Eén van de eerste associaties die ik heb met bloemen is, hoe vreemd het ook moge klinken, de anjer van Prins Bernhard. Zonder nu op het boeiende, of bloeiende, leven van wijlen de prins-gemaal in te gaan, is het een feit dat de associatie van bloemen met distinctie - en ik ga er maar vanuit dat het Bernhard daarom te doen was - een veel oudere is. De Portugese Joden van Amsterdam waren van oudsher geïnteresseerd in bloemmotieven. Er is voor dit onderwerp eigenlijk relatief weinig belangstelling getoond in de literatuur over de Amsterdamse Portugees-Joodse geschiedenis. Zelf heb ik wel eens de aandacht gevestigd op het feit dat het merendeel van de eenbladshandschriften, die in Portugese kring gemaakt zijn, voorzien is van bloemversieringen. Hierbij is te denken aan huwelijkscontracten, aan Esther-rollen, maar ook en vooral aan gelegenheidsgedichten en Omerkalenders.
Eén van de mooiste voorbeelden hiervan is een huwelijksgedicht uit de Bibliotheca Rosenthaliana, dat jaren in de oude studiezaal van de bibliotheek aan het Singel heeft gehangen.

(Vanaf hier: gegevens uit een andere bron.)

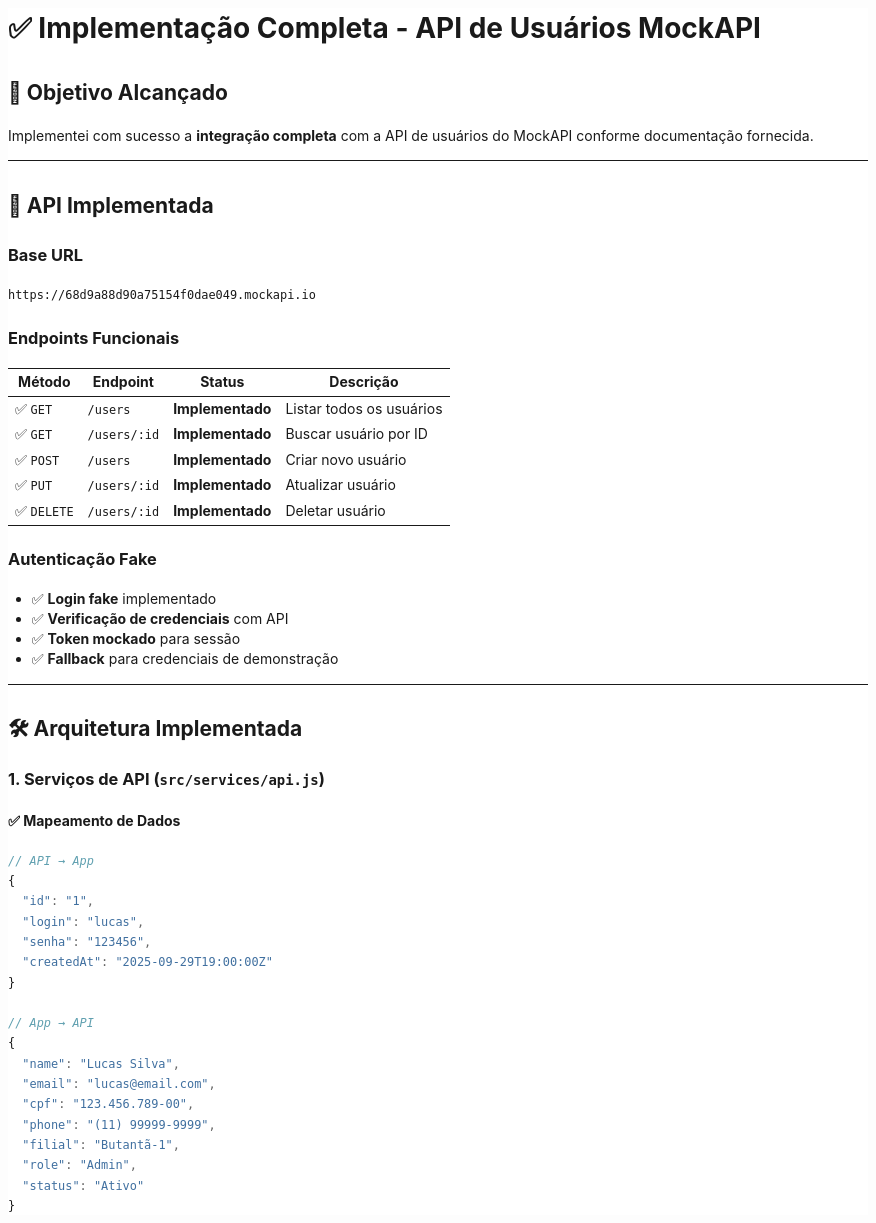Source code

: # ✅ Implementação Completa - API de Usuários MockAPI

## 🎯 **Objetivo Alcançado**

Implementei com sucesso a **integração completa** com a API de usuários do MockAPI conforme documentação fornecida.

---

## 📡 **API Implementada**

### **Base URL**
```
https://68d9a88d90a75154f0dae049.mockapi.io
```

### **Endpoints Funcionais**

| Método | Endpoint | Status | Descrição |
|--------|----------|--------|-----------|
| ✅ `GET` | `/users` | **Implementado** | Listar todos os usuários |
| ✅ `GET` | `/users/:id` | **Implementado** | Buscar usuário por ID |
| ✅ `POST` | `/users` | **Implementado** | Criar novo usuário |
| ✅ `PUT` | `/users/:id` | **Implementado** | Atualizar usuário |
| ✅ `DELETE` | `/users/:id` | **Implementado** | Deletar usuário |

### **Autenticação Fake**
- ✅ **Login fake** implementado
- ✅ **Verificação de credenciais** com API
- ✅ **Token mockado** para sessão
- ✅ **Fallback** para credenciais de demonstração

---

## 🛠️ **Arquitetura Implementada**

### **1. Serviços de API (`src/services/api.js`)**

#### **✅ Mapeamento de Dados**
```javascript
// API → App
{
  "id": "1",
  "login": "lucas", 
  "senha": "123456",
  "createdAt": "2025-09-29T19:00:00Z"
}

// App → API
{
  "name": "Lucas Silva",
  "email": "lucas@email.com",
  "cpf": "123.456.789-00",
  "phone": "(11) 99999-9999",
  "filial": "Butantã-1",
  "role": "Admin",
  "status": "Ativo"
}
```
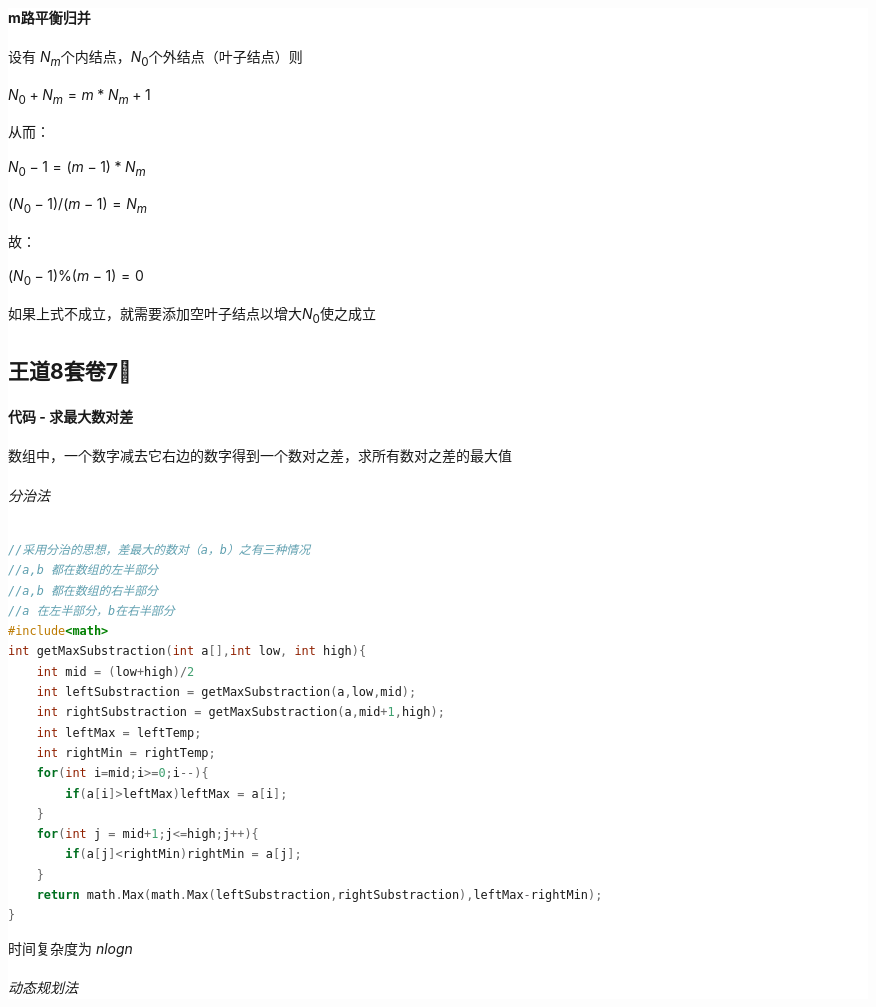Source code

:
 ```c++

```

####  m路平衡归并

设有 $N_m$个内结点，$N_0$个外结点（叶子结点）则

$N_0 + N_m = m * N_m + 1$

从而：

$N_0 - 1 = (m-1) * N_m$

$(N_0 - 1)/(m-1) = N_m$

故：

$(N_0 - 1) \% (m - 1) = 0$

如果上式不成立，就需要添加空叶子结点以增大$N_0$使之成立



## 王道8套卷7⃣️

#### 代码 - 求最大数对差

数组中，一个数字减去它右边的数字得到一个数对之差，求所有数对之差的最大值

###### 分治法

```c++
//采用分治的思想，差最大的数对（a，b）之有三种情况
//a,b 都在数组的左半部分
//a,b 都在数组的右半部分
//a 在左半部分，b在右半部分
#include<math>
int getMaxSubstraction(int a[],int low, int high){
    int mid = (low+high)/2
    int leftSubstraction = getMaxSubstraction(a,low,mid);
    int rightSubstraction = getMaxSubstraction(a,mid+1,high);
    int leftMax = leftTemp;
    int rightMin = rightTemp;
    for(int i=mid;i>=0;i--){
        if(a[i]>leftMax)leftMax = a[i];
    }
    for(int j = mid+1;j<=high;j++){
        if(a[j]<rightMin)rightMin = a[j];
    }
    return math.Max(math.Max(leftSubstraction,rightSubstraction),leftMax-rightMin);
}

```

时间复杂度为 $nlogn$

###### 动态规划法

Het heet Otot Ha-ahavah, tekenen van liefde, en bezingt het huwelijk tussen Jacob, zoon van Joseph Teixeira de Mattos en Sarah, dochter van Isaac Levi Ximenes in 1748. Het is geschreven door een beroemde kunstenaar, Joseph Siprut de Gabai, die bijvoorbeeld ook verantwoordelijk is voor een fraaie, vergelijkbaar versierde Omerkalender in de Bibliotheek Ets Haim/Livraria Montezinos.
Een ander voorbeeld is de zogenaamde Montalto Megillah uit 1686, versierd en gekopieerd door Raphael Montalto, nazaat van de beroemde arts Elijah Montalto. Deze rol wordt bewaard in de New York Public Library. Vergelijkbare bloemmotieven treft men ook aan op veel Sefardische graven in Ouderkerk aan de Amstel.
In de aanloop naar de tentoonstelling “Een Reis door Joodse Werelden”, die nog tot 17 januari 2010 in de Bijzondere Collecties van de Universiteit van Amsterdam te zien is, heb ik ook een kleine dertig boeken opgenomen uit de Bibliotheca Rosenthaliana. Die heb ik laten uitzoeken door mijn illustere voorganger Adri Offenberg, die daarbij ook wees op het veelvuldig voorkomen van bloemmotieven op gedrukte boeken van de Amsterdamse Portugese Joden. Ik ben er niet in geslaagd die ook werkelijk als zodanig te exposeren, maar het is wel iets wat aandacht behoeft. Wie zich geroepen voelt, zou de wand met Rosenthaliana-boeken in deze expositie ook eens met een gebloemde bril kunnen bekijken.